▶ [YOUR GOAL]
Wherever a line holds the word "linejoin", copy that line from the data.

*** Opening SUPPLIED DATA ***

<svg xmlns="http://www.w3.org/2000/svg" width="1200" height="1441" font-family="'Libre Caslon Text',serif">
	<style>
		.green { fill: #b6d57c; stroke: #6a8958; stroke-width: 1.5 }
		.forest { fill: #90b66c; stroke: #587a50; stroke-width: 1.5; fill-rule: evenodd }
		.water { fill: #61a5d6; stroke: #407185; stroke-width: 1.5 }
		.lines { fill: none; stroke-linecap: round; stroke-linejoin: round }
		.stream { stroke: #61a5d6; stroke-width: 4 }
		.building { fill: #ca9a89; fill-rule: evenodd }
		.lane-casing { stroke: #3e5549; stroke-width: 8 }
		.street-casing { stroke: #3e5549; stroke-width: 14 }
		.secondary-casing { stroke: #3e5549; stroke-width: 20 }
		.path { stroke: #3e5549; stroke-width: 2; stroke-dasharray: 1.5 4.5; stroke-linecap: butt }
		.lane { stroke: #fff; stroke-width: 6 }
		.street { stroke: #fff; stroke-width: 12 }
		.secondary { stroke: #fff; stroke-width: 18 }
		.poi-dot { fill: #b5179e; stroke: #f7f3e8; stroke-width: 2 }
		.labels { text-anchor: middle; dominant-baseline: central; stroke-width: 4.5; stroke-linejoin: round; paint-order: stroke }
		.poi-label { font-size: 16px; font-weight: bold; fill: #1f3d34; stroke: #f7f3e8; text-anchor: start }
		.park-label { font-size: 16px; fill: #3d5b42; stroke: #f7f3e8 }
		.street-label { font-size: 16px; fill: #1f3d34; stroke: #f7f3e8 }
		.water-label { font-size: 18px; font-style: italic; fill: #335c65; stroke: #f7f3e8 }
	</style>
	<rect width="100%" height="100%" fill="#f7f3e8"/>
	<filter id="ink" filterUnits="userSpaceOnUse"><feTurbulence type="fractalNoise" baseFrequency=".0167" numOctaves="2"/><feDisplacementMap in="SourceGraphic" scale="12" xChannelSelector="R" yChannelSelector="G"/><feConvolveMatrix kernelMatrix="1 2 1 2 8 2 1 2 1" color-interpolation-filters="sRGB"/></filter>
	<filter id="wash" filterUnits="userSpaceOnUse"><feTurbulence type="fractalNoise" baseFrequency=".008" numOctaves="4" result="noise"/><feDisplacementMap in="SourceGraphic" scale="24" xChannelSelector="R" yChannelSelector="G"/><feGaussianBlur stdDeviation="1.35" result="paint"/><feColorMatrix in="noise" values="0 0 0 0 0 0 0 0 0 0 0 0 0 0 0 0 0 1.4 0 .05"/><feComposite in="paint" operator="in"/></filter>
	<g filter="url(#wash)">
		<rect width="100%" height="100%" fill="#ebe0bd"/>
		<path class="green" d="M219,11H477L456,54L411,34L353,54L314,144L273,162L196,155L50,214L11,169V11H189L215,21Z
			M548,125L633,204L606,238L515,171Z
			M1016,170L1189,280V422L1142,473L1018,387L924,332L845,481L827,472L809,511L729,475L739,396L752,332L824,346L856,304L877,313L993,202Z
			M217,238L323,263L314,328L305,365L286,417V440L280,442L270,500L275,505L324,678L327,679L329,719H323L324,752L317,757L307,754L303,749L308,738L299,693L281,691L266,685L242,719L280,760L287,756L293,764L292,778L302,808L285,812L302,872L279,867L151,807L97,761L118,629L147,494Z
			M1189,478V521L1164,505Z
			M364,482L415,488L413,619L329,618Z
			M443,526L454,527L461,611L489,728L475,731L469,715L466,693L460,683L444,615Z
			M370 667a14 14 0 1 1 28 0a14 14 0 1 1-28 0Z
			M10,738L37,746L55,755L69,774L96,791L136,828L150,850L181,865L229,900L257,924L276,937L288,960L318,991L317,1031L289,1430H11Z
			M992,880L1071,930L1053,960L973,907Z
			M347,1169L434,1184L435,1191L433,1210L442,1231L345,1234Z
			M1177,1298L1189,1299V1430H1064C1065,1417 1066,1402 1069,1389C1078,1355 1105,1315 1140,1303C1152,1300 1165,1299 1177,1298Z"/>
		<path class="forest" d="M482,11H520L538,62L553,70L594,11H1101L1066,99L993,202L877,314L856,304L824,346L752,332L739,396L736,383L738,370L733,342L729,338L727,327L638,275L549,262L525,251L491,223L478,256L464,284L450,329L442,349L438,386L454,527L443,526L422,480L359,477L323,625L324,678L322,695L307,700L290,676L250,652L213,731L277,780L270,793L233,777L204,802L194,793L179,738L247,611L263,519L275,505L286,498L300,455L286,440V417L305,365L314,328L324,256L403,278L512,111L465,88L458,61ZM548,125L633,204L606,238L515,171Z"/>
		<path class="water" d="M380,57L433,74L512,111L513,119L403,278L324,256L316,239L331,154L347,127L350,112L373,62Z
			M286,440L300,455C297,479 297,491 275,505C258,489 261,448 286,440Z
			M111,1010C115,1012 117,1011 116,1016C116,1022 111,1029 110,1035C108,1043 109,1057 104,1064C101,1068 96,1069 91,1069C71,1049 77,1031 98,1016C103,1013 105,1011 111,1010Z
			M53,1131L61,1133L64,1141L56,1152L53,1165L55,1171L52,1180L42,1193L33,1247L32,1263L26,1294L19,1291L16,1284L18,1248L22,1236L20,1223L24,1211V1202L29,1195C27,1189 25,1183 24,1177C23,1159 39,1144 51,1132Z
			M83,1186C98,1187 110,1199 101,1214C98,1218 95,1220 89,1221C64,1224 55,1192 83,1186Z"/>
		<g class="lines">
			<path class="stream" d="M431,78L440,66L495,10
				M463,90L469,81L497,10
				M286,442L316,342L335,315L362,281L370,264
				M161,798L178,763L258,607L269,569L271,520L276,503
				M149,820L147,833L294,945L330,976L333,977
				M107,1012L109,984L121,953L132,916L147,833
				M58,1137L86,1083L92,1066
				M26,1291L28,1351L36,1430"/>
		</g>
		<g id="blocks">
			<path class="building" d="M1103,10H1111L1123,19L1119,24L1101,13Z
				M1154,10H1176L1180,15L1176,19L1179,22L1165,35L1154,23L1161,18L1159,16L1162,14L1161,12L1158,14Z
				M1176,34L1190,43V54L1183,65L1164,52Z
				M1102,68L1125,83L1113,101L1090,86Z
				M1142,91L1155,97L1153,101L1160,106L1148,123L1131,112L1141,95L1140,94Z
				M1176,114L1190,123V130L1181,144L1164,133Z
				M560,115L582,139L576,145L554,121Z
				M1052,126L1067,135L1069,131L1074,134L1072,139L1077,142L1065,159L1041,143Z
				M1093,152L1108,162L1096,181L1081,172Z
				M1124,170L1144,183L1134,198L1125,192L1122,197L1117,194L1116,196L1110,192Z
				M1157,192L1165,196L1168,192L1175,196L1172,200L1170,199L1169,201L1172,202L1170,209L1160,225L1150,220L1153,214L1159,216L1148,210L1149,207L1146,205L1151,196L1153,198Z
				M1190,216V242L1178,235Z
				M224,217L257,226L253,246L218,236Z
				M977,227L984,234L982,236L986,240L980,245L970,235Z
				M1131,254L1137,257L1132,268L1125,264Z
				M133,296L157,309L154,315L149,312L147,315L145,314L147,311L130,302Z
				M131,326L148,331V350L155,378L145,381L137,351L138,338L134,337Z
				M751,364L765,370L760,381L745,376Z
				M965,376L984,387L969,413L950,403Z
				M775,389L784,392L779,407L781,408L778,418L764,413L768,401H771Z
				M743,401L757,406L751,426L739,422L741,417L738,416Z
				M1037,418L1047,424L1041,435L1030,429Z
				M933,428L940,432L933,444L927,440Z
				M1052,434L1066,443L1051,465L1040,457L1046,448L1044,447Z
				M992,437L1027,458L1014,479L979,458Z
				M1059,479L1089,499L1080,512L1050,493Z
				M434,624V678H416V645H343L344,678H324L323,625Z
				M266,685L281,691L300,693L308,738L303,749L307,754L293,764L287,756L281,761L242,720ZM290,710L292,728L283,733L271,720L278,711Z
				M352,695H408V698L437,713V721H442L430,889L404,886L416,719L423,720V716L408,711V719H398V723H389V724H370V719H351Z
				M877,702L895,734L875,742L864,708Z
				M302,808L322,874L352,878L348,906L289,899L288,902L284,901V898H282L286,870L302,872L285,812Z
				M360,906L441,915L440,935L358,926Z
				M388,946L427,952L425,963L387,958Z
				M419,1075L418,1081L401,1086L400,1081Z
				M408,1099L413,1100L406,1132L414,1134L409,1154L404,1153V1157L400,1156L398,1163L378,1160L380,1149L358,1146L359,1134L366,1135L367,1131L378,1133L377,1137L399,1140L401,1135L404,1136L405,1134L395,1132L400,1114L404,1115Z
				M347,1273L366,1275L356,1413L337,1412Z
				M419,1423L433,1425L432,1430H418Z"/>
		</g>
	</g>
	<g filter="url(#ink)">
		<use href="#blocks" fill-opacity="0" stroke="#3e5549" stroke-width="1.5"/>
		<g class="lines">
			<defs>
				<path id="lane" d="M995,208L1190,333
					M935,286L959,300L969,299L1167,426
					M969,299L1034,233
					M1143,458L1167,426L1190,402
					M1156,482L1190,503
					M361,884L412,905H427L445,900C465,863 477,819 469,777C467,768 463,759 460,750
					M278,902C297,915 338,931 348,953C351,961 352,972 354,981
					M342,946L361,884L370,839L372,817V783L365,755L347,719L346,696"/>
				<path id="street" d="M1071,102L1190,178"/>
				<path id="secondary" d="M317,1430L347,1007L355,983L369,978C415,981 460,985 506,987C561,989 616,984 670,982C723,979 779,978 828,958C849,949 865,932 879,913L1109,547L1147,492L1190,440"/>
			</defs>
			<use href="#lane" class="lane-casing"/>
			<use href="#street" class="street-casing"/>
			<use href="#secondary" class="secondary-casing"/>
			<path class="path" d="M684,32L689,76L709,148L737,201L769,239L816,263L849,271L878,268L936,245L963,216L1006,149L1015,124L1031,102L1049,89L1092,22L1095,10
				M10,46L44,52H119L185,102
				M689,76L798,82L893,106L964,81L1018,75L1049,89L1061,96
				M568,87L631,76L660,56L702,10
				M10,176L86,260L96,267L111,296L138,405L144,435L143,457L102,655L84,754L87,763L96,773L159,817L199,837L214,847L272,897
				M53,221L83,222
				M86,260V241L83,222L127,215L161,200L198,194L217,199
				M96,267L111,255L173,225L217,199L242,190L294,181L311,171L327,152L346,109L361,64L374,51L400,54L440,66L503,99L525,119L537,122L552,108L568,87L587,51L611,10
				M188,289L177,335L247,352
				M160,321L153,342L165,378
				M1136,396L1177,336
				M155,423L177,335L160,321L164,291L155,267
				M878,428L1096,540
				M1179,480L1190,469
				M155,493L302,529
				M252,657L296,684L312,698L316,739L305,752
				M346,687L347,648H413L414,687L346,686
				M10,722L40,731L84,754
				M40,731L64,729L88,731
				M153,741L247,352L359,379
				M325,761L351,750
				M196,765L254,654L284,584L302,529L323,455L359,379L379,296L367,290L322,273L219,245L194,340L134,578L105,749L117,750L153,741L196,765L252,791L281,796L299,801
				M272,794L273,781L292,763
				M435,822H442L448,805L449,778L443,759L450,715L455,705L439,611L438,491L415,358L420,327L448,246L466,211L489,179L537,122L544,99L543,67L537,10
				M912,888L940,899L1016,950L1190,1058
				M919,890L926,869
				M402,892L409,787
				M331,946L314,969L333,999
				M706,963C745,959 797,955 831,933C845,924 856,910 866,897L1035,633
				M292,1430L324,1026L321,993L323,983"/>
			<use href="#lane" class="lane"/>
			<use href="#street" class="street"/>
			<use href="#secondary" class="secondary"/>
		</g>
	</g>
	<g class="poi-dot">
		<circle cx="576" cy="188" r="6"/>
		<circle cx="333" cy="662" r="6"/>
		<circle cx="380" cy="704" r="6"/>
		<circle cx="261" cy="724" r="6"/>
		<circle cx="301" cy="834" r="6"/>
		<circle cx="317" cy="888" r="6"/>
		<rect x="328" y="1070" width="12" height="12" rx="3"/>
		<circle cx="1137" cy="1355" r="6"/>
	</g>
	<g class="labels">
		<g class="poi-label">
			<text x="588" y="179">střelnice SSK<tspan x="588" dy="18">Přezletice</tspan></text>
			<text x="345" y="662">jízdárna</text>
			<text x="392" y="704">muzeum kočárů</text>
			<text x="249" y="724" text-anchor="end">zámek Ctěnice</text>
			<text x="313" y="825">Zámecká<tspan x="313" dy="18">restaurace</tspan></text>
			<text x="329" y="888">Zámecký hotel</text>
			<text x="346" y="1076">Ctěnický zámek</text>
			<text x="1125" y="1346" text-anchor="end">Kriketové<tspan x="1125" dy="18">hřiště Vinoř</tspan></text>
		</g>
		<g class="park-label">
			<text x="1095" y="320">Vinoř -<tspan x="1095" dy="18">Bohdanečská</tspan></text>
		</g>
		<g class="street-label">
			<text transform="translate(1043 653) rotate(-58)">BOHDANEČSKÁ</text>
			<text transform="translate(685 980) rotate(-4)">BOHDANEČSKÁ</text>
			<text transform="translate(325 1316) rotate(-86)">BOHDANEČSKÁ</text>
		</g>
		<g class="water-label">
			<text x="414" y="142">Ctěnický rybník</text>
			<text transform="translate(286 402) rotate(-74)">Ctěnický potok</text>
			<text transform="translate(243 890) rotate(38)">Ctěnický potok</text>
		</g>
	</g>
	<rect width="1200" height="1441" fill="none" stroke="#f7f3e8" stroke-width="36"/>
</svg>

*** Closing SUPPLIED DATA ***

▶ [FINISHED EXERCISE]
		.lines { fill: none; stroke-linecap: round; stroke-linejoin: round }
		.labels { text-anchor: middle; dominant-baseline: central; stroke-width: 4.5; stroke-linejoin: round; paint-order: stroke }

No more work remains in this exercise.